Speak Like an Accountant

Being well-versed in the language of accounting speaks volumes about your seriousness for the profession. The more you learn through the course of your education, the more natural these terms will become.

Top 10 Terms for Technical Talks


A transaction is any financial activity – a payment, withdrawal, receipt or deposit – that is recorded in an accounting system (or ledger) and consequently has an impact on the bottom line.

General Ledger

The general ledger summarizes all of the individual ledgers that a company might keep. Individual ledgers might include travel, payroll, or sales – each of which will be made up of a series of transactions.


Current assets are assets that can easily be converted to cash, typically within a one-year period. These are known as liquid assets.
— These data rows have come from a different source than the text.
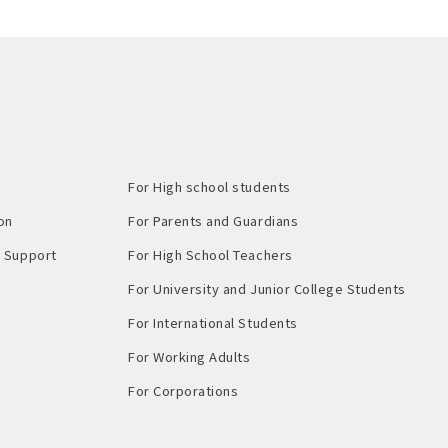
For High school students
on
For Parents and Guardians
Support​ ​
For High School Teachers
For University and Junior College Students
For International Students
For Working Adults
For Corporations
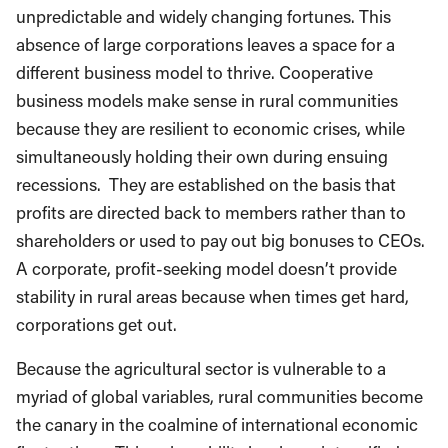
unpredictable and widely changing fortunes. This
absence of large corporations leaves a space for a
different business model to thrive. Cooperative
business models make sense in rural communities
because they are resilient to economic crises, while
simultaneously holding their own during ensuing
recessions. They are established on the basis that
profits are directed back to members rather than to
shareholders or used to pay out big bonuses to CEOs.
A corporate, profit-seeking model doesn’t provide
stability in rural areas because when times get hard,
corporations get out.
Because the agricultural sector is vulnerable to a
myriad of global variables, rural communities become
the canary in the coalmine of international economic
Conversely, fixed assets include property, buildings, equipment, and any other assets that are not as easily liquidated.


Current liabilities are those that can be repaid within one year’s time. This would include short-term loans, invoices, paychecks, and regular expenses. Fixed liabilities are larger, longer-term expenses like mortgages, vehicle payments, corporate bonds, secured loans, and other major costs.


Equity is what is left over after you subtract business liabilities from business assets. Equity is also commonly referred to as net worth.


Depreciation is the loss in value of a fixed asset that is calculated over time. There are several methods for calculating depreciation, with the simplest being straight-line deprecation.


Variance is the difference between an estimated budget (expenses and income) over a set period of time and the actual financial results during that same period.

 Cash Flow Statement

A cash flow statement tracks all of sources of cash within a company, including inflow and outflow. There are several different kinds of cash flow statements for internal use, for creditors, and for reporting to investors.


Forecasts can be for the short term or long term. Forecasts take a number of factors into consideration (such as cash, sales revenue, profit/loss, assets, liabilities and net worth) to predict financial outcomes with a fair degree of accuracy.

Return on Investment (ROI)

Return on investment is the number of net dollars earned per each dollar of invested monies. It is how investors and shareholders calculate their returns, as well as a method for determining the value of services rendered.